My doctor is, I think we need an updated Hippocratic oath though, something like "I solemnly swear to help the people and do no wrongful harm."

 
stee
629782.  Mon Oct 26, 2009 10:24 am Reply with quote

Sounds a little 'Scout's Honour', but I see what you mean!

I think its slightly bizarre that doctors still agree to abide by a set of precepts laid down in a 2400 year old oath.

I mean, could you imagine living your life by a set of rules from over 2000 years ago, handed down by some beardy guy?



ah.....

 
Ion Zone
629785.  Mon Oct 26, 2009 10:43 am Reply with quote

Oh dear, we do seem to have a surfeit of people who feel they are full of shocking revelations for to enlighten the peasantry. ;-)

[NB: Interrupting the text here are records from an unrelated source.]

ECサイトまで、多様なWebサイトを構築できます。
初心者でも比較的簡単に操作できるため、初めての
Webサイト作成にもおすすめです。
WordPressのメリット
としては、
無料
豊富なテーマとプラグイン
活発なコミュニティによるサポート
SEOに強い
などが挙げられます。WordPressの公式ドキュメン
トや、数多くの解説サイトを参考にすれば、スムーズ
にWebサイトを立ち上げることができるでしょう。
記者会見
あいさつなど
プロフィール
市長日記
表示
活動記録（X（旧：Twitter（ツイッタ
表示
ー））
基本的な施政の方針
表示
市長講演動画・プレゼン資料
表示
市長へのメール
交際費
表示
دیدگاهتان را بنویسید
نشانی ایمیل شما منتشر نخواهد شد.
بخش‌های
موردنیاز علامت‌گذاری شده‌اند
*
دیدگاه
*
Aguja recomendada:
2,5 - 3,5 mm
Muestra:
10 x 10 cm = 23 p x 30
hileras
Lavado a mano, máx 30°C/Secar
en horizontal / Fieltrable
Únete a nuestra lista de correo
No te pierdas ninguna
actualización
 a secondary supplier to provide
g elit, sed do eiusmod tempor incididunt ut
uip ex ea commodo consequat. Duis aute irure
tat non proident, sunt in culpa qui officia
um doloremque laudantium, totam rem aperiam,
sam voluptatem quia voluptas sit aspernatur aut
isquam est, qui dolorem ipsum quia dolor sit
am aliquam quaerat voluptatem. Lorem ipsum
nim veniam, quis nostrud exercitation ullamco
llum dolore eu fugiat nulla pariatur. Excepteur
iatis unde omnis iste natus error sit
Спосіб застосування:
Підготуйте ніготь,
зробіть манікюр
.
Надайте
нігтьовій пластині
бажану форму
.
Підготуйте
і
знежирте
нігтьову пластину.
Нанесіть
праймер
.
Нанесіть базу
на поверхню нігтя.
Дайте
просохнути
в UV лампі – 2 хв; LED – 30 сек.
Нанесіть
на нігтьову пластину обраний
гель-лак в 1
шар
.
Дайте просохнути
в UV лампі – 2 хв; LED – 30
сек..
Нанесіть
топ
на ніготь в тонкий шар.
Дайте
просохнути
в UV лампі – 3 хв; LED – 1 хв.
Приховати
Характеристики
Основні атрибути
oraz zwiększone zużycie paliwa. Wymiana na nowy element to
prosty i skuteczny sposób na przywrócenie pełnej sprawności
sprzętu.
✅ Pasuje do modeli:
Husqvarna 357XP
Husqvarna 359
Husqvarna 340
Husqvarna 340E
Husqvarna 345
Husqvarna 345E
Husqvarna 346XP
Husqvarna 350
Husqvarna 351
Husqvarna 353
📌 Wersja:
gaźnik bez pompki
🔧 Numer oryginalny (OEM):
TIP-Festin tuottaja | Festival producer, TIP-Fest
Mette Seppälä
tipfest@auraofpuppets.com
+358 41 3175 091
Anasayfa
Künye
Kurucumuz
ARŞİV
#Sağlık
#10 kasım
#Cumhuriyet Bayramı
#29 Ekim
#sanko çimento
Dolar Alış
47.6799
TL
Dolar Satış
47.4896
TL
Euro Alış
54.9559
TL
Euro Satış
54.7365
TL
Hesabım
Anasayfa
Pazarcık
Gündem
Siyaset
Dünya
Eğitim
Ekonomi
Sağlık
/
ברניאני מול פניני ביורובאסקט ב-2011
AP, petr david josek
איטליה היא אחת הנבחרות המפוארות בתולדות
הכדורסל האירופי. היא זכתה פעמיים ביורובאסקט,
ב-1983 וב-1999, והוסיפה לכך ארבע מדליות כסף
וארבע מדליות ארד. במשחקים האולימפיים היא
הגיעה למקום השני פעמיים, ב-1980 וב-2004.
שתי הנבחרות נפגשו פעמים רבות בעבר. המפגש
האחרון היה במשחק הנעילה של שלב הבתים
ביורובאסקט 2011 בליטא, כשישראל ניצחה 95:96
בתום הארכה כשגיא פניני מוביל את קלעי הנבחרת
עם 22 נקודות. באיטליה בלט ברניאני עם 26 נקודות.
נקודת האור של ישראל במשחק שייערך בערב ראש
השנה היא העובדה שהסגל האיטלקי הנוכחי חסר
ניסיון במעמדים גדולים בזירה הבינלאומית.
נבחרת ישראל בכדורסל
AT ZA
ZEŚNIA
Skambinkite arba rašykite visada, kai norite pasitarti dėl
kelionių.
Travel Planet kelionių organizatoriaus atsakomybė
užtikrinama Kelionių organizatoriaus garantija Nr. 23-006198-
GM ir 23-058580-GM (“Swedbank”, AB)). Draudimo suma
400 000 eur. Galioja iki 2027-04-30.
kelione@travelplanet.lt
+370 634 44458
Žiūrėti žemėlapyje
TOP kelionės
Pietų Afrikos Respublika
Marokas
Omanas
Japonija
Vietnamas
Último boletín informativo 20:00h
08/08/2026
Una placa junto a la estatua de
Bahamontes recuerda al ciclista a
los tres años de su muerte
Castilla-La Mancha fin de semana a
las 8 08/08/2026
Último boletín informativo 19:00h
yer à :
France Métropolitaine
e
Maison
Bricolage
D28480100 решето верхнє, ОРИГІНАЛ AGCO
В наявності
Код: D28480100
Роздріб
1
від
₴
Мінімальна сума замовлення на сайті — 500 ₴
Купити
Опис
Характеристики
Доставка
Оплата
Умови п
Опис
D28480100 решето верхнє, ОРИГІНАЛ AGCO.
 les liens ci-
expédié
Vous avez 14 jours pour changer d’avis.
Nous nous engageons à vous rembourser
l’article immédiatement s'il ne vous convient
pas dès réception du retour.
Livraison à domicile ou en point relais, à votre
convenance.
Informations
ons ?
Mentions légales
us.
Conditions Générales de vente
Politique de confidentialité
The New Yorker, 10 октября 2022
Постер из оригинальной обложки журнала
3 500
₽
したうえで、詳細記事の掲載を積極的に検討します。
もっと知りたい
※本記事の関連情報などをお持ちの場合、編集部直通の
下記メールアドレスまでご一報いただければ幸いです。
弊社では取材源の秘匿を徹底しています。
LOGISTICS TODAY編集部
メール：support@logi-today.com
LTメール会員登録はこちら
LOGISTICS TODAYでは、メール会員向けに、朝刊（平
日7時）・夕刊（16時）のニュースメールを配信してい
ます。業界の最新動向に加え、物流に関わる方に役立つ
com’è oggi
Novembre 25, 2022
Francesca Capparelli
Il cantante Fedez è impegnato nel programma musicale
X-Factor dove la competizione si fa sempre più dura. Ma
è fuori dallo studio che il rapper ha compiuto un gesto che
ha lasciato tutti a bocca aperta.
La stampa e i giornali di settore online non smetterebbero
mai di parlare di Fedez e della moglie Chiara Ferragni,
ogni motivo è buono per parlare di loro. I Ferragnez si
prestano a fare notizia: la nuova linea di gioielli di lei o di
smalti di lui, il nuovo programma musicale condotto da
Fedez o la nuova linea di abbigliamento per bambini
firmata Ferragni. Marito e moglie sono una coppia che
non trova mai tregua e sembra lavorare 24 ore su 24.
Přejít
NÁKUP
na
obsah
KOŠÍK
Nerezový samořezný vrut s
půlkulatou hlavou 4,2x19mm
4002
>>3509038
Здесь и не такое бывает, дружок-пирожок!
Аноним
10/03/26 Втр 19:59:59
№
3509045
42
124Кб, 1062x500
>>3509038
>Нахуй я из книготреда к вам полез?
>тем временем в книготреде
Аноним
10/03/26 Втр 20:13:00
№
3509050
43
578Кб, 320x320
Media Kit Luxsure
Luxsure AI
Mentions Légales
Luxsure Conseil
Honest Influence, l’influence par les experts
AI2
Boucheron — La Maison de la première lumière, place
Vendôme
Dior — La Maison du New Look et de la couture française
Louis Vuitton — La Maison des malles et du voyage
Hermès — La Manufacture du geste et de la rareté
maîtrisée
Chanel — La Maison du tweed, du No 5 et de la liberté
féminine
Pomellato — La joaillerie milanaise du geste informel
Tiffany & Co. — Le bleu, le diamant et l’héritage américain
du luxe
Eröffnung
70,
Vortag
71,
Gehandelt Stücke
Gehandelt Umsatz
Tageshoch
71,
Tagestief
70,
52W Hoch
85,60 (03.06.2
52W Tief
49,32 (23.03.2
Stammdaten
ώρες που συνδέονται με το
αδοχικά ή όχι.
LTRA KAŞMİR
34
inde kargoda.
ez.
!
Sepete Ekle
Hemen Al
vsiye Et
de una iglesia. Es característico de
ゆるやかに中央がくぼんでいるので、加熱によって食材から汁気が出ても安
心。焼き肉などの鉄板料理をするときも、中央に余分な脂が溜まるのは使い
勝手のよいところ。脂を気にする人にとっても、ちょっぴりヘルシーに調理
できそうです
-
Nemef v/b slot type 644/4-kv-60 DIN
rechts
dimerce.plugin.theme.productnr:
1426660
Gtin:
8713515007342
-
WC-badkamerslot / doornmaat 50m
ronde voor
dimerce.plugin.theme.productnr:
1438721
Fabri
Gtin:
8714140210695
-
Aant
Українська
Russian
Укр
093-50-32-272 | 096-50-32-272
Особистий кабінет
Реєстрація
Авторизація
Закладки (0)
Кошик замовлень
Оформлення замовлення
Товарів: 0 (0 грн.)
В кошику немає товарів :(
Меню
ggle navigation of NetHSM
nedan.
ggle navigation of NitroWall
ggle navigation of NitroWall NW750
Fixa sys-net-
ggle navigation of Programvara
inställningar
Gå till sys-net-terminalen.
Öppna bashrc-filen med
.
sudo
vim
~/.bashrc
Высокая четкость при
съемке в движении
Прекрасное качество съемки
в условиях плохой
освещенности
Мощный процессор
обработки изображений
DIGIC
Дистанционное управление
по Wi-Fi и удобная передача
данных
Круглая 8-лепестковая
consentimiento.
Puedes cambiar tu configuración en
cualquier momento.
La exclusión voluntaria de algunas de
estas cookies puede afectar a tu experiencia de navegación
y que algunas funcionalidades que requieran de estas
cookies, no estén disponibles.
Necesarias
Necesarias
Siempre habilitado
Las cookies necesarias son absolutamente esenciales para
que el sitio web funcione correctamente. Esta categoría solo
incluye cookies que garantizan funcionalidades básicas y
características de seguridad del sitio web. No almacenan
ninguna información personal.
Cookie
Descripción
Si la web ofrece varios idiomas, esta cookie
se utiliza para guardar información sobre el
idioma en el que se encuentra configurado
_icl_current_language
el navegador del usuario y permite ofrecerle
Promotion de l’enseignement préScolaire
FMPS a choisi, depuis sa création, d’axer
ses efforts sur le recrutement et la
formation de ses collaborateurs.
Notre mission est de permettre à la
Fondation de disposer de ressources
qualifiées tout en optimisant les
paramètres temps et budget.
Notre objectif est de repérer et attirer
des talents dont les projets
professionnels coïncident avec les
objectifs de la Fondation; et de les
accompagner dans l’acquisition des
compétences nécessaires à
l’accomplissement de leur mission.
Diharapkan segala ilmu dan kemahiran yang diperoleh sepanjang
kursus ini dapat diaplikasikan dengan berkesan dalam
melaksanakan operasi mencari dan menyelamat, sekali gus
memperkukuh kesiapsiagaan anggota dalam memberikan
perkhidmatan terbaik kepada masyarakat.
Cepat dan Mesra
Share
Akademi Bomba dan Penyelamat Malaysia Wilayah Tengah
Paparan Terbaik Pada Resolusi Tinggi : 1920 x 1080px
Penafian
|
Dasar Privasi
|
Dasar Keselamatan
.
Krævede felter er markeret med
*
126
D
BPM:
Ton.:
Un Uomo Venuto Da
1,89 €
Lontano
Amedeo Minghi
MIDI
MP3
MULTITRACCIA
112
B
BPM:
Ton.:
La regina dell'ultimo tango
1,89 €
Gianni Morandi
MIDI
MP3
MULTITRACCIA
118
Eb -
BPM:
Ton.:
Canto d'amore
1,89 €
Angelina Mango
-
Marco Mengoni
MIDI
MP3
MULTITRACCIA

I think an oath of some sort, maybe of a couple of stanzas would be a very good idea, I don't think the Hippocratic oath is used in England anymore, but it is is a very good way of keeping doctors honest, as it were.

 
exnihilo
629796.  Mon Oct 26, 2009 11:31 am Reply with quote

The BMA employs the Declaration of Geneva, an 'updated' version of the Hippocratic Oath. Recent plans to introduce a revised revised version have been dropped for the time being.

 
Ion Zone
629811.  Mon Oct 26, 2009 12:28 pm Reply with quote

That's good, you can't yell "I swore an oath, dammit!" if nobody makes you swear an oath. :)

 
exnihilo
629866.  Mon Oct 26, 2009 2:21 pm Reply with quote

Well, it is still an oath, in effect, it's just not the Hippocratic Oath.

 
Ion Zone
629966.  Mon Oct 26, 2009 5:28 pm Reply with quote

That's a shame, but we can still encompass the spirit of its intentions.

 
RLDavies
630148.  Tue Oct 27, 2009 8:11 am Reply with quote

stee wrote:
And, if doctors still have to abide by this oath, does that mean that they must teach their own and their tutors children for free?

Quote:
I will hand on precepts, lectures and all other learning to my sons, to those of my master and to those pupils duly apprenticed and sworn, and to none other.


Interestingly, this sort of wording is found in a lot of ancient magico-religious texts. It's quite common to have a papyrus describing some sort of ritual or magic spell, concluding with a rubric like "You will speak of this to no-one except your father or your son, for it is a great secret."

Maybe its inclusion in the Hippocratic Oath indicates doctors thinking of themselves as a tightly closed society guarding powerful secrets. (Which is still how they think of themselves, to some degree.)

 
Celebaelin
630154.  Tue Oct 27, 2009 8:19 am Reply with quote

Plainly there are certain pieces of medical knowledge which could be dangerous. The more people who know about some of the frailties of the human body the greater the chances of the knowledge being abused, or even wrongly applied. Certain of these design flaws pass without mention on the internet (I've looked previously) presumably because the web is monitored and either the sites taken down or access blocked from uk addresses. This isn't a medical conspiracy but a matter of public safety.

 
Ion Zone
630274.  Tue Oct 27, 2009 3:05 pm Reply with quote

The new oath still has the line:

Quote:
I will respect the secrets that are confided in me


Though this is clarified by the amended version:

Quote:
I will respect the secrets that are confided in me, even after the patient has died;


Though it is likely that there are specific things imparted on medical practitioners they are disallowed from divulging due to their nature.

 
exnihilo
630394.  Tue Oct 27, 2009 7:15 pm Reply with quote

In that instance is it not more about the confidentiality between doctor and patient rather than about the secrets of the craft, as it were?

There is, however, nothing unusual about the oath, as has been said, many professions (and all the old guild/college bases ones) have similar things about protecting the sacred knowledge of their trade, why should flesh mechanics not?

 
RLDavies
630680.  Wed Oct 28, 2009 5:30 pm Reply with quote

Doctors in the US recite the Hippocratic Oath (or an edited version thereof) as a climax of their graduation ceremonies, but it's taken as only symbolic, not in any way legal or binding.